Free Workshops, Tools, & Advice? Centrepolis Aids Hardware Startups

Although Michigan is home to 2,500 small manufacturers and is the center of the domestic auto industry, it didn’t have a hardware technology incubator until Lawrence Technological University launched one about a year ago.

The Centrepolis Accelerator’s mission is to help grow the state’s advanced manufacturing and hardware ecosystem by providing funding, product- and business-development resources, and mentorship to entrepreneurs working in the sector. Last month, Centrepolis co-sponsored a summit and pitch competition with PlanetM as part of Startup Week Detroit, highlighting Michigan as a hub for lean manufacturing and hardware development.

“It used to be that investors wouldn’t touch hardware startups,” says Dan Radomski, director of the Centrepolis Accelerator. That changed with the dawn of the Internet of Things and a plethora of connected devices, as well as the rise of the mobility industry. During the first half of 2018, data from Crunchbase and Bolt indicated that hardware startups scored investment capital across 243 funding rounds nationwide, Radomski notes—up significantly from the first half of 2012, when there were only 17 funding rounds that involved hardware companies.

“We want to help entrepreneurs get their ideas to market and help them build their companies in Michigan,” Radomski continues. “You can’t pick a better place to prototype and engineer hardware. We can bring the state’s product development and design assets to bear with hardware innovators.”

Centrepolis’s main program is called Scale Up for Success, which helps companies find customers, holds workshops on business processes and planning, connects startups to corporations seeking new innovations or college students in search of internships, and offers a collaborative workspace with a prototyping lab. Scale Up for Success has a separate version for cleantech companies developing hardware products or processes that align with state and federal efforts to increase renewable energy and reduce waste.

“We’re looking for technology that applies to LTU’s strengths, or to help established companies [by connecting them to] Lawrence Tech students or faculty—if we do proof-of-concept work for clients, we will sometimes bring them into the accelerator,” Radomski explains. “It advances both the companies and student learning.”

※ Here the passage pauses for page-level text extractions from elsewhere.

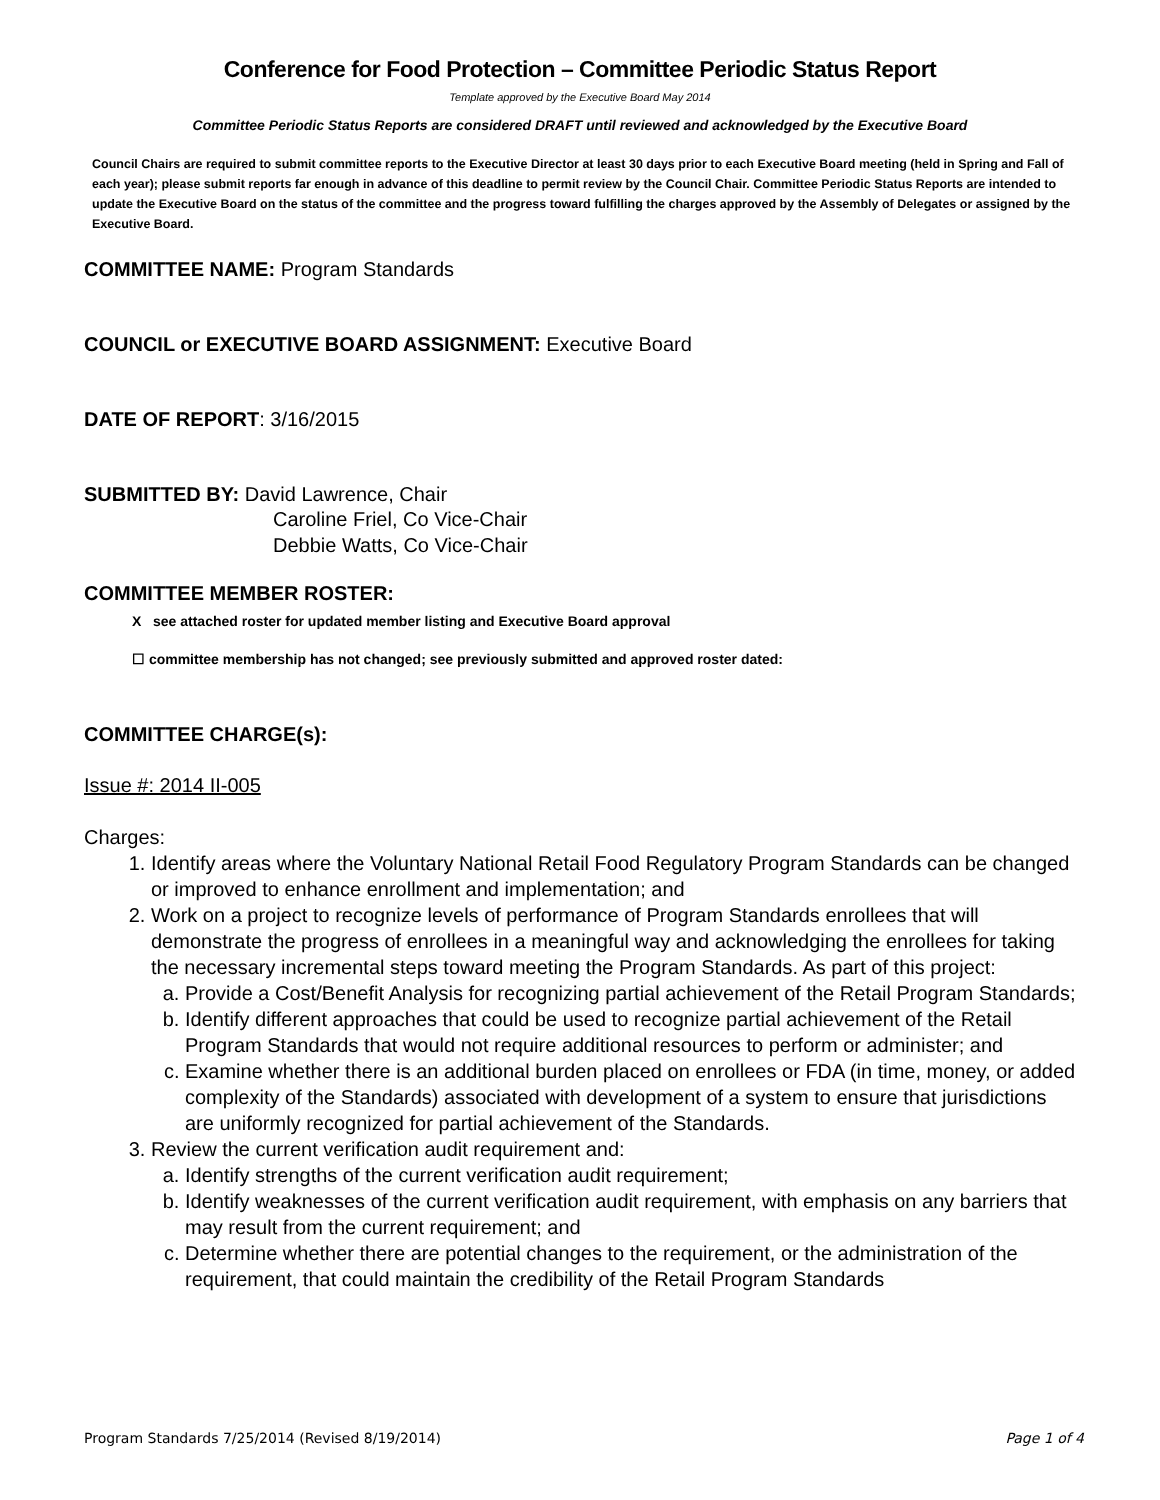Conference for Food Protection – Committee Periodic Status Report
Template approved by the Executive Board May 2014
Committee Periodic Status Reports are considered DRAFT until reviewed and acknowledged by the Executive Board
Council Chairs are required to submit committee reports to the Executive Director at least 30 days prior to each Executive Board meeting (held in Spring and Fall of each year); please submit reports far enough in advance of this deadline to permit review by the Council Chair. Committee Periodic Status Reports are intended to update the Executive Board on the status of the committee and the progress toward fulfilling the charges approved by the Assembly of Delegates or assigned by the Executive Board.
COMMITTEE NAME: Program Standards
COUNCIL or EXECUTIVE BOARD ASSIGNMENT: Executive Board
DATE OF REPORT: 3/16/2015
SUBMITTED BY: David Lawrence, Chair
Caroline Friel, Co Vice-Chair
Debbie Watts, Co Vice-Chair
COMMITTEE MEMBER ROSTER:
X see attached roster for updated member listing and Executive Board approval
☐ committee membership has not changed; see previously submitted and approved roster dated:
COMMITTEE CHARGE(s):
Issue #: 2014 II-005
Charges:
1. Identify areas where the Voluntary National Retail Food Regulatory Program Standards can be changed or improved to enhance enrollment and implementation; and
2. Work on a project to recognize levels of performance of Program Standards enrollees that will demonstrate the progress of enrollees in a meaningful way and acknowledging the enrollees for taking the necessary incremental steps toward meeting the Program Standards. As part of this project:
a. Provide a Cost/Benefit Analysis for recognizing partial achievement of the Retail Program Standards;
b. Identify different approaches that could be used to recognize partial achievement of the Retail Program Standards that would not require additional resources to perform or administer; and
c. Examine whether there is an additional burden placed on enrollees or FDA (in time, money, or added complexity of the Standards) associated with development of a system to ensure that jurisdictions are uniformly recognized for partial achievement of the Standards.
3. Review the current verification audit requirement and:
a. Identify strengths of the current verification audit requirement;
b. Identify weaknesses of the current verification audit requirement, with emphasis on any barriers that may result from the current requirement; and
c. Determine whether there are potential changes to the requirement, or the administration of the requirement, that could maintain the credibility of the Retail Program Standards
Program Standards 7/25/2014 (Revised 8/19/2014) Page 1 of 4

Radomski says there are up to a dozen companies in the accelerator at any given time, and they are not required to pay anything to participate. Centrepolis has a small pool of money it can spend to help accelerator companies with prototyping or with launching crowdfunding campaigns, which have become a popular way to support small hardware projects. Occasionally, Centrepolis will also loan money to accelerator companies.

More than 400 people from all over the world attended Centrepolis’s hardware summit at Startup Week Detroit, and Radomski says the accelerator helped facilitate more than 200 “curated” one-on-one meetings between hardware companies and potential customers or investors. “It went way better than we expected, so we’ll do this on an annual basis,” he adds.

The hardware summit also included a pitch contest. Eight companies were selected to compete from more than 40 applicants, and two startups won $10,000 each: MaxFit Pro, a Detroit-based company selling connected fitness products, won for best Michigan hardware company, and Kuhmute, a Flint-based vehicle-to-grid and ridesharing service, won for best mobility hardware company.

On Oct. 4, Centrepolis will celebrate the grand opening of a new co-working and accelerator space on LTU’s campus, which will have cutting-edge tools like collaborative robots, virtual reality design and simulation, 3D printers, and more. Radomski says the accelerator is also reaching out to philanthropical organizations for more funding in order to increase capacity. “We have more than 100 companies that need advice and tactical help,” he says.

In addition to Lawrence Tech, Centrepolis is supported by the state’s economic development office, and the city of Southfield, where it is located.